What is a monument but a standing memory? An artifact to make tangible the truth of the past. My body and blood are a tangible truth of the South and its past. The black people I come from were owned by the white people I come from. The white people I come from fought and died for their Lost Cause. And I ask you now, who dares to tell me to celebrate them? Who dares to ask me to accept their mounted pedestals?
You cannot dismiss me as someone who doesn’t understand. You cannot say it wasn’t my family members who fought and died. My blackness does not put me on the other side of anything. It puts me squarely at the heart of the debate. I don’t just come from the South. I come from Confederates. I’ve got rebel-gray blue blood coursing my veins. My great-grandfather Will was raised with the knowledge that Edmund Pettus was his father. Pettus, the storied Confederate general, the grand dragon of the Ku Klux Klan, the man for whom Selma’s Bloody Sunday Bridge is named. So I am not an outsider who makes these demands. I am a great-great-granddaughter.

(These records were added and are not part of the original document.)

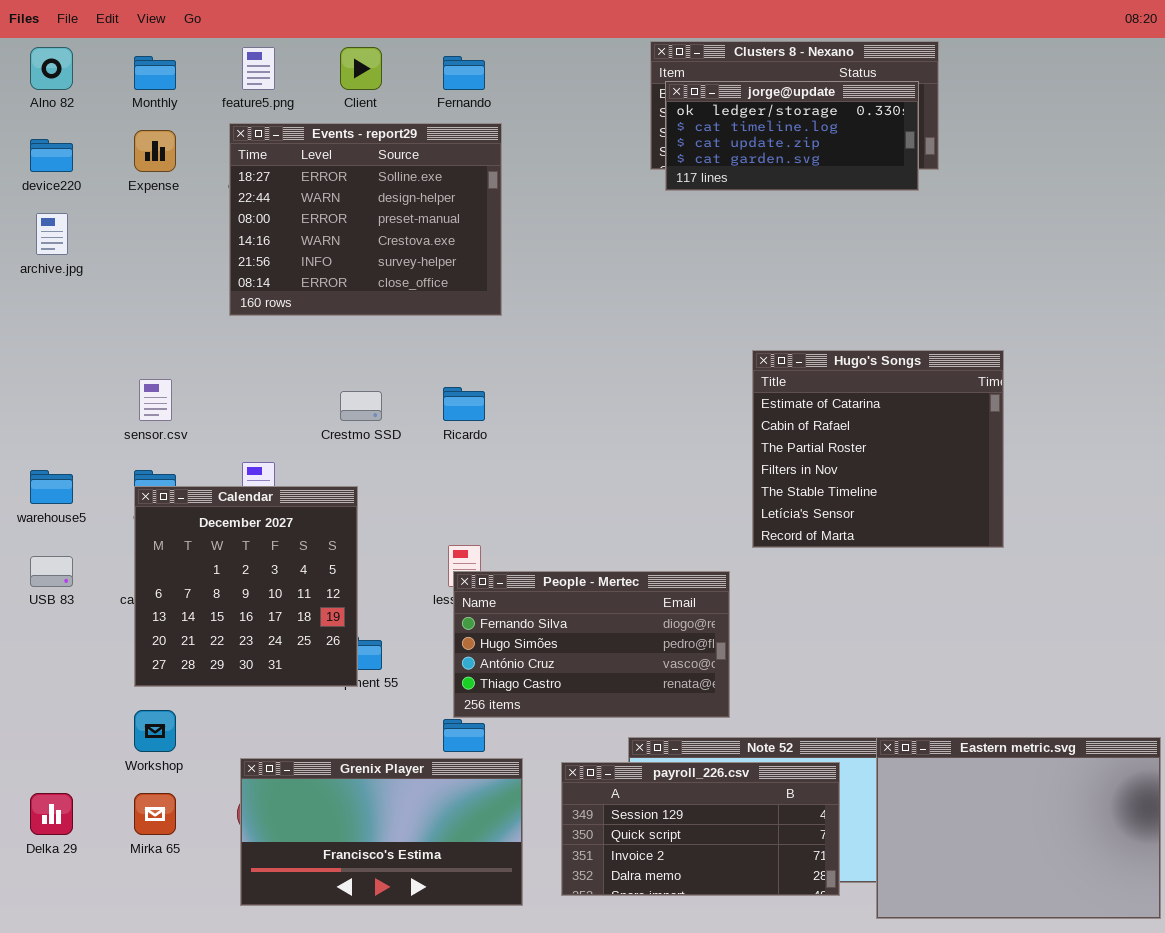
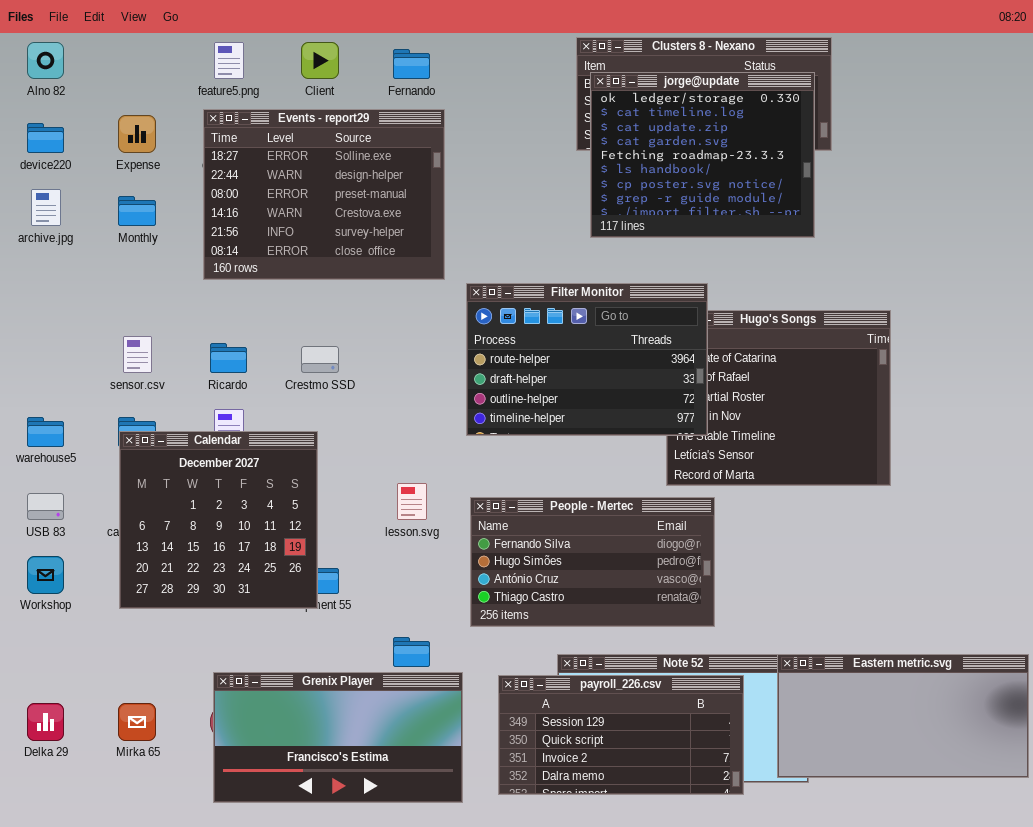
Monthly: [134,56,176,90] -> [118,196,156,226], moved
jorge@update: [665,81,919,191] -> [590,72,815,238], resized
Filter Monitor: none -> [466,283,708,436], opened
Ricardo: [443,387,485,421] -> [210,343,247,373], moved
People - Mertec: [453,571,730,718] -> [470,497,715,627], moved
Workshop: [134,710,176,752] -> [27,556,64,594], moved
Eastern metric.svg: [876,737,1161,919] -> [777,654,1029,778], resized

So far as I am concerned, Professor Williams has said the last thing that needs to be said on this topic. There is no defense, no excuse, for the public display of Confederate monuments. The Confederates were traitors who sought to defend the institution of slavery in a country that had the temerity to speak of freedom and liberty.
As a white man in America, while my family has boasted many scholars, scientists, and pastors, I cannot dare speak of that fact without also apologizing for the undeniable fact that my blood lines also contain slave owners, slave traders, and very probably slave rapists and while there is no way to go back in time and undo those tragic, unjust, criminal and immoral events, there is no way that any self-respecting white person in the country should not be the first in line to hold the rope that pulls down the Confederate monuments.
Their history of human chattel slavery, physical abuse and undeniable rape is a part of our history, but it is a part for which we must apologize and seek to amend.
It is interesting, isn’t it, that when we object to police shooting unarmed black men in the back that people think that we are being critical of the police in general. Is shooting unarmed black men so much a part of policing that people seriously can’t separate the two? I mean, what would policing be if you took away the part about shooting unarmed black men in the back? The fact that people cannot seem to imagine objecting to police over use of lethal force without objecting to police entirely is why we have to make some deep cultural changes. It means that we change the way we talk. . . when someone says “black lives matter,” don’t ever reply with some inane, “blue lives matter” or worse yet, “all lives matter.” If someone tells you that their mother just died, do you correct them and say “All mothers die?” We announce that black lives matter because that has not been clear through the past 400 years of American history.
And we pull down Confederate monuments because while the Confederacy is a part of our heritage, it is a part of our history in the same way that Nazis and the holocaust are a part of German history and while there may be some right wing German groups that would love to put up statues of history, the German people know to keep telling those racist nuts to sit down and shut up.
So, in that spirit, all that is left to say to those among us who still want to defend Confederate flags, monuments, and names, let me say this in the nicest way that I know how:
And if telling you to sit down and shut up doesn’t sound all that nice, let me invite you to imagine what I might have said if we were not in church. This case, men and women, is closed.